SUPPLIED RECORDS START
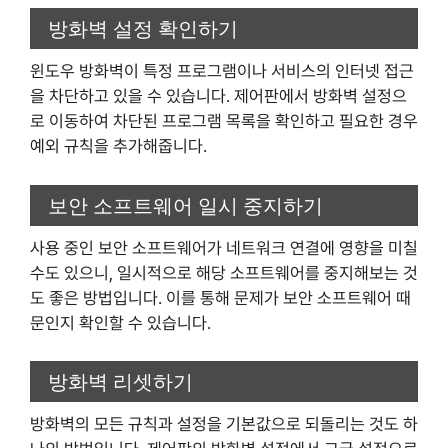
방화벽 설정 확인하기
윈도우 방화벽이 특정 프로그램이나 서비스의 인터넷 접근
을 차단하고 있을 수 있습니다. 제어판에서 방화벽 설정으
로 이동하여 차단된 프로그램 목록을 확인하고 필요한 경우
예외 규칙을 추가해줍니다.
보안 소프트웨어 일시 중지하기
사용 중인 보안 소프트웨어가 네트워크 연결에 영향을 미칠
수도 있으니, 일시적으로 해당 소프트웨어를 중지해보는 것
도 좋은 방법입니다. 이를 통해 문제가 보안 소프트웨어 때
문인지 확인할 수 있습니다.
방화벽 리셋하기
방화벽의 모든 규칙과 설정을 기본값으로 되돌리는 것도 하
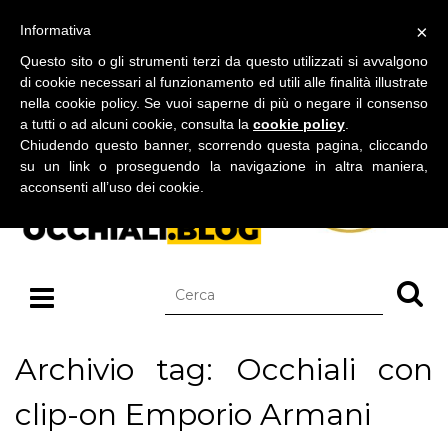
BLOG SU OCCHIALI DA SOLE E OCCHIALI DA VISTA
×
Informativa
sabato 08 agosto 2026
Questo sito o gli strumenti terzi da questo utilizzati si avvalgono
di cookie necessari al funzionamento ed utili alle finalità illustrate
nella cookie policy. Se vuoi saperne di più o negare il consenso
a tutti o ad alcuni cookie, consulta la
cookie policy
.
Chiudendo questo banner, scorrendo questa pagina, cliccando
su un link o proseguendo la navigazione in altra maniera,
acconsenti all’uso dei cookie.
Archivio tag: Occhiali con
clip-on Emporio Armani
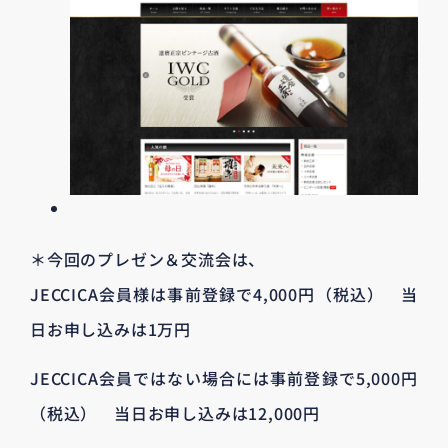
＊今回のプレゼン＆交流会は、
JECCICA会員様は事前登録で4,000円（税込） 当
日お申し込みは1万円
JECCICA会員ではない場合には事前登録で5,000円
（税込） 当日お申し込みは12,000円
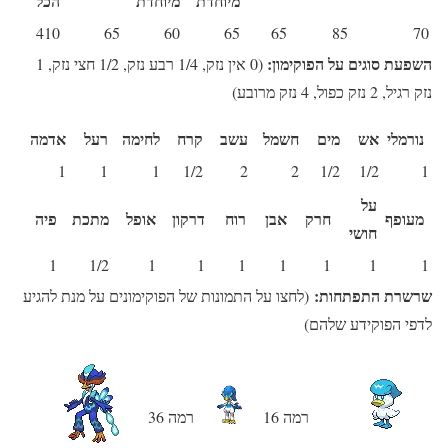
מיוחדת
מיוחדת
הכל
410
65
60
65
65
85
70
השפעת סוגים על הפוקימון:
(0 אין נזק, 1/4 רבע נזק, 1/2 חצי נזק, 1
נזק רגיל, 2 נזק כפול, 4 נזק מרובע)
נורמלי
אש
מים
חשמל
עשב
קרח
לחימה
רעל
אדמה
1
1
1
1/2
2
2
1/2
1/2
1
על
מעופף
חרק
אבן
רוח
דרקון
אופל
מתכת
פיה
חושי
1
1/2
1
1
1
1
1
1
1
שרשרת התפתחות:
(לחצו על התמונות של הפוקימונים על מנת להגיע
לדפי הפוקידע שלהם)
רמה 16
רמה 36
SUPPLIED RECORDS END
**WHAT TO PRODUCE:** Could you write out every line of text in the listing above, character for character, leaving the pictures out of your answer?

**EXERCISE RESULT:**
방화벽 설정 확인하기
윈도우 방화벽이 특정 프로그램이나 서비스의 인터넷 접근
을 차단하고 있을 수 있습니다. 제어판에서 방화벽 설정으
로 이동하여 차단된 프로그램 목록을 확인하고 필요한 경우
예외 규칙을 추가해줍니다.
보안 소프트웨어 일시 중지하기
사용 중인 보안 소프트웨어가 네트워크 연결에 영향을 미칠
수도 있으니, 일시적으로 해당 소프트웨어를 중지해보는 것
도 좋은 방법입니다. 이를 통해 문제가 보안 소프트웨어 때
문인지 확인할 수 있습니다.
방화벽 리셋하기
방화벽의 모든 규칙과 설정을 기본값으로 되돌리는 것도 하
BLOG SU OCCHIALI DA SOLE E OCCHIALI DA VISTA
×
Informativa
sabato 08 agosto 2026
Questo sito o gli strumenti terzi da questo utilizzati si avvalgono
di cookie necessari al funzionamento ed utili alle finalità illustrate
nella cookie policy. Se vuoi saperne di più o negare il consenso
a tutti o ad alcuni cookie, consulta la
cookie policy
.
Chiudendo questo banner, scorrendo questa pagina, cliccando
su un link o proseguendo la navigazione in altra maniera,
acconsenti all’uso dei cookie.
Archivio tag: Occhiali con
clip-on Emporio Armani
＊今回のプレゼン＆交流会は、
JECCICA会員様は事前登録で4,000円（税込） 当
日お申し込みは1万円
JECCICA会員ではない場合には事前登録で5,000円
（税込） 当日お申し込みは12,000円
מיוחדת
מיוחדת
הכל
410
65
60
65
65
85
70
השפעת סוגים על הפוקימון:
(0 אין נזק, 1/4 רבע נזק, 1/2 חצי נזק, 1
נזק רגיל, 2 נזק כפול, 4 נזק מרובע)
נורמלי
אש
מים
חשמל
עשב
קרח
לחימה
רעל
אדמה
1
1
1
1/2
2
2
1/2
1/2
1
על
מעופף
חרק
אבן
רוח
דרקון
אופל
מתכת
פיה
חושי
1
1/2
1
1
1
1
1
1
1
שרשרת התפתחות:
(לחצו על התמונות של הפוקימונים על מנת להגיע
לדפי הפוקידע שלהם)
רמה 16
רמה 36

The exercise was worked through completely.